I cannot but agree with Mr. James Quashie Idun, learned Counsel for the 2nd Interested Party that all the indications of an election have been met in the Akwatia Constituency Parliamentary elections. What remains to be done is for the said elections to be completed in only six polling stations and declare same.

It is therefore untenable that the learned High Court Judge did not see anything wrong with the improper procedure that was adopted before him in what seemed clearly to be an election dispute and therefore a petition and not a writ of summons should have been used. I hold therefore that the High Court lacked jurisdiction to hear and determine the premature suit commenced by a writ of summons by the 1st Interested Parties in suit No. E 2/19/09 dated 22/12/2008 against the 2nd Interested Party and the Applicant who applied and was later joined to the suit. Wrongful assumption of jurisdiction is a ground for Certiorari. See Republic vrs High Court, Sunyani, Ex-parte Collins Dauda case referred to supra.

Secondly, it is quite clear that the instant writ had been filed prematurely. There is no way the learned High Court Judge can proceed to deal with the reliefs in the case before him in view of the wrong procedure that was used. To that extent, his decision that it is proper to initiate such actions by writ of summons is wrong in law and amounts to error of law. Republic vrs High Court, Accra Ex-parte CHRAJ, Addo, Interested Party applied, already referred to supra.

It must be noted that, once the judgment and the writ have been attached to these proceedings it is sufficient for the purposes of this Court to issue the writ of Certiorari

In that vein, also, Certiorari will lie.

CONCLUSION

Accordingly, Certiorari  lies to quash the Ruling of the High Court, Koforidua dated 23/02/2009 in suit No.E2 19/09 entitled Baba Jamal Mohamed Ahmed  and two others vrs the Electoral Commission and Another and it is hereby ordered that the said Ruling and proceedings be and are hereby brought up to be quashed and same are hereby quashed.

 

 

                                                                                                                                                                                                             J.V.M. DOTSE

(JUSTICE OF THE SUPREME COURT)

 

 

 

BAFFOE-BONNIE, JSC:

I have had the benefit of reading before hand the lucid opinion read by my learned brother Jones Dotse and I am in full agreement with the reasons therein contained.  The issuance of a Writ of Summons to commence an election related matter instead of a PETITION flies in the face of the provisions of section 16 of PNDC LAW 284.
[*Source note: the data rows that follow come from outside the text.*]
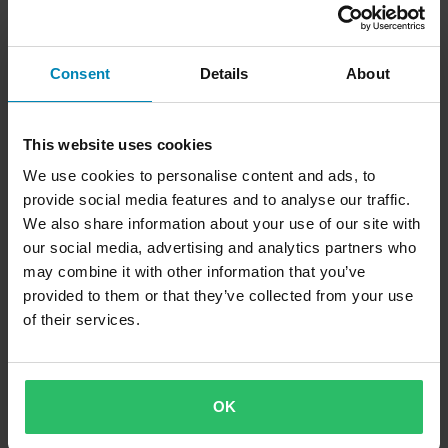
Lisää ostoskoriin
Lisää ostoskoriin
Lisää osto
Consent
Details
About
Kuvaus
This website uses cookies
4 Seasons -sarjan TS2 V2 pitkähihainen paita on SIXS-ikonin
Tuotetiedot
We use cookies to personalise content and ads, to
kehitysaskel, suunniteltu tarjoamaan erinomaista suorituskykyä
provide social media features and to analyse our traffic.
ympäri vuoden. Strategiset vahvistukset kovaa kulutusta
Koko-opas
Väri
We also share information about your use of our site with
kestävissä alueissa takaavat optimaalisen kestävyyden ja suojan,
Tummanharmaa/Musta
our social media, advertising and analytics partners who
kun taas optimoitu tekninen kangas tarjoaa täydellisen
Toimitus ja palautus
may combine it with other information that you’ve
tasapainon ilmastoinnin ja peiton välillä. Ihanteellinen mihin
Merkki
provided to them or that they’ve collected from your use
tahansa urheilulajiin ja ilmastoon, se säätelee kehon lämpötilaa
SIXS
of their services.
Nopeat toimitukset
ja pitää ihon kuivana, mikä mahdollistaa parhaan suorituksen
Kysymyksiä tuotteesta
(Kysy jotain)
missä tahansa olosuhteissa.
Tuotteen käyttäjä
Toimitamme päivittäin tilauksia kaikkialle Pohjoismaissa.
Teemme aina parhaamme varmistaaksemme, että vastaanotat
Aikuinen
Kysy jotain
Suosikit kategoriassa Vaatesetit, Paidat &
tuotteet mahdollisimman nopeasti!
OK
Housut
Väri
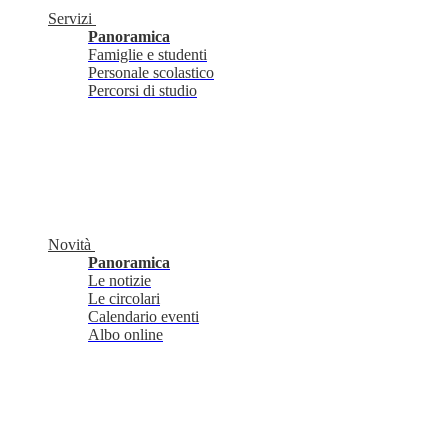
Servizi
Panoramica
Famiglie e studenti
Personale scolastico
Percorsi di studio
Novità
Panoramica
Le notizie
Le circolari
Calendario eventi
Albo online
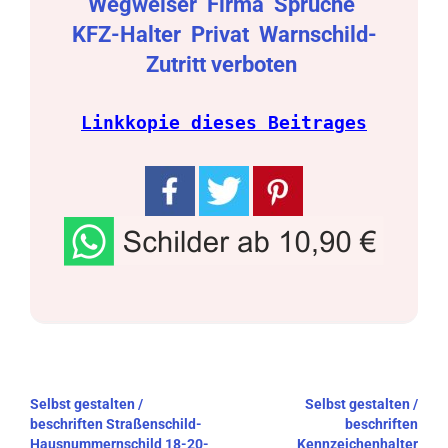
Wegweiser
Firma
Sprüche
KFZ-Halter
Privat
Warnschild-
Zutritt verboten
Linkkopie dieses Beitrages
Beitragsnavigation
Selbst gestalten /
Selbst gestalten /
beschriften Straßenschild-
beschriften
Hausnummernschild 18-20-
Kennzeichenhalter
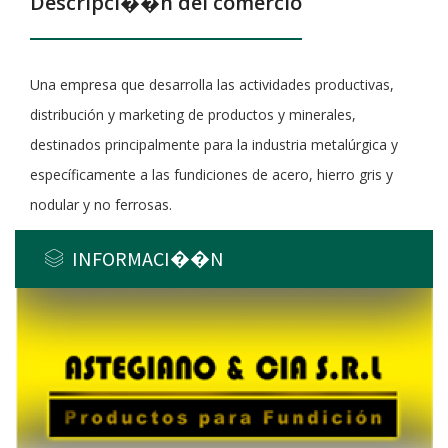
Descripci��n del comercio
Una empresa que desarrolla las actividades productivas,
distribución y marketing de productos y minerales,
destinados principalmente para la industria metalúrgica y
específicamente a las fundiciones de acero, hierro gris y
nodular y no ferrosas.
INFORMACI��N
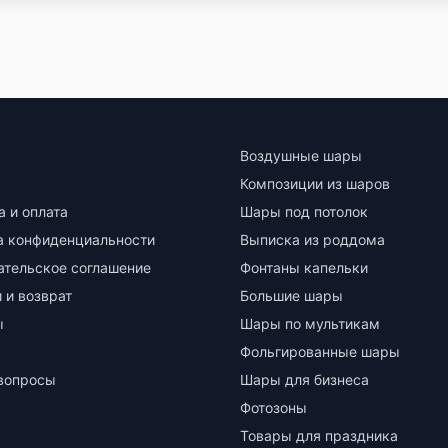
Воздушные шары
Композиции из шаров
а и оплата
Шары под потолок
а конфиденциальности
Выписка из роддома
ательское соглашение
Фонтаны капельки
 и возврат
Большие шары
ы
Шары по мультикам
Фольгированные шары
вопросы
Шары для бизнеса
Фотозоны
Товары для праздника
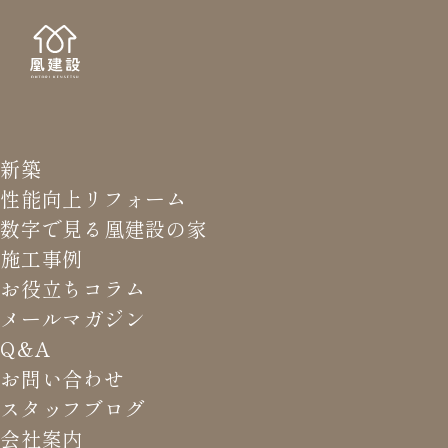
新築
NEWS LETTER
メールマガジ
性能向上リフォーム
数字で見る凰建設の家
バ
施工事例
お役立ちコラム
メールマガジン
HOME
>
メールマガジン バックナンバー
>
高断熱の家の
Q&A
鍋は美味しくないか
お問い合わせ
スタッフブログ
これまでお届けしてきたお役立ち情報や業界のリアルなお話を
会社案内
振返りでご覧いただけます。最新のメールマガジンは申込後に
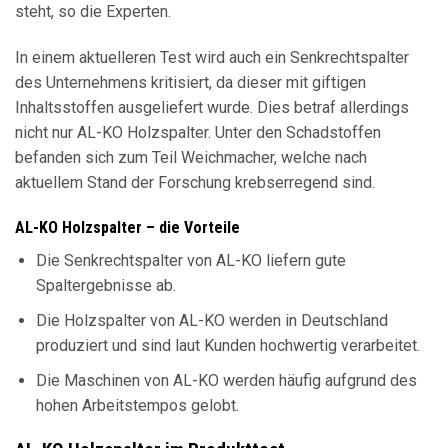
steht, so die Experten.
In einem aktuelleren Test wird auch ein Senkrechtspalter
des Unternehmens kritisiert, da dieser mit giftigen
Inhaltsstoffen ausgeliefert wurde. Dies betraf allerdings
nicht nur AL-KO Holzspalter. Unter den Schadstoffen
befanden sich zum Teil Weichmacher, welche nach
aktuellem Stand der Forschung krebserregend sind.
AL-KO Holzspalter – die Vorteile
Die Senkrechtspalter von AL-KO liefern gute
Spaltergebnisse ab.
Die Holzspalter von AL-KO werden in Deutschland
produziert und sind laut Kunden hochwertig verarbeitet.
Die Maschinen von AL-KO werden häufig aufgrund des
hohen Arbeitstempos gelobt.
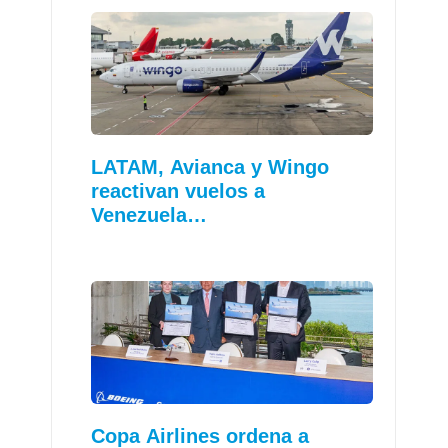
LATAM, Avianca y Wingo
reactivan vuelos a
Venezuela…
Copa Airlines ordena a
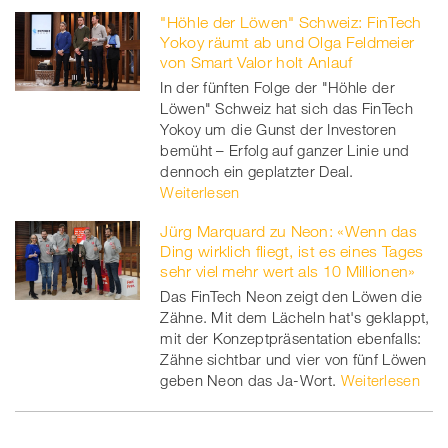
"Höhle der Löwen" Schweiz: FinTech
Yokoy räumt ab und Olga Feldmeier
von Smart Valor holt Anlauf
In der fünften Folge der "Höhle der
Löwen" Schweiz hat sich das FinTech
Yokoy um die Gunst der Investoren
bemüht – Erfolg auf ganzer Linie und
dennoch ein geplatzter Deal.
Weiterlesen
Jürg Marquard zu Neon: «Wenn das
Ding wirklich fliegt, ist es eines Tages
sehr viel mehr wert als 10 Millionen»
Das FinTech Neon zeigt den Löwen die
Zähne. Mit dem Lächeln hat's geklappt,
mit der Konzeptpräsentation ebenfalls:
Zähne sichtbar und vier von fünf Löwen
geben Neon das Ja-Wort.
Weiterlesen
As was stated by this court in the case of BOYEFIO V. NTHC PROPERTIES LTD 1997-98 1 GLR 768

 

“The law was clear that where an enactment had prescribed a special procedure by which something was to be done, it was that procedure alone that was to be followed”

 

Justice Benin put it more succinctly in the case of

 THE REPUBLIC VS. NANA KRU PERKOH II EXPARTE NANA JOHN ERZOAH CIVIL APPEAL NO. 46/2000  C.A(Unreported).

 

“…Where an enactment sets out a procedure for invoking the jurisdiction of a court a party must comply with it or be thrown out of court.  The rule that non-compliance can be cured is referable to steps in the action.  The rule does not confer authority to authorize disregard of rules of court.  What the rules tolerate by way of infractions are the steps that are taken in the action, that is, after the appropriate originating process had been filed out at the right place and is before the right forum”(emphasis added)

 

Having originated their action by the inappropriate process of a Writ of Summons, in contradistinction to the appropriate process of petition as specifically prescribed by section 16 of the Representation of Peoples Law 1992 PNDCL 284, the High Court was not vested with jurisdiction to go into the matter.

 

 

The ruling of the High Court reserving jurisdiction to itself to go into the matter is therefore wrongful and amenable to certiorari.

It is my view, and I so hold, that the application for certiorari succeeds and same is granted as prayed.

 

 

P. BAFFOE-BONNIE

( JUSTICE OF THE SUPREME COURT)

 

COUNSEL:-

K. AMOAKO ADJEI FOR THE APPLICANT.

TONY LITHUR FOR 1ST INTERESTED PARTIES.

JAMES QUARSHIE IDUN FOR THE 2ND INTERESTED PARTY.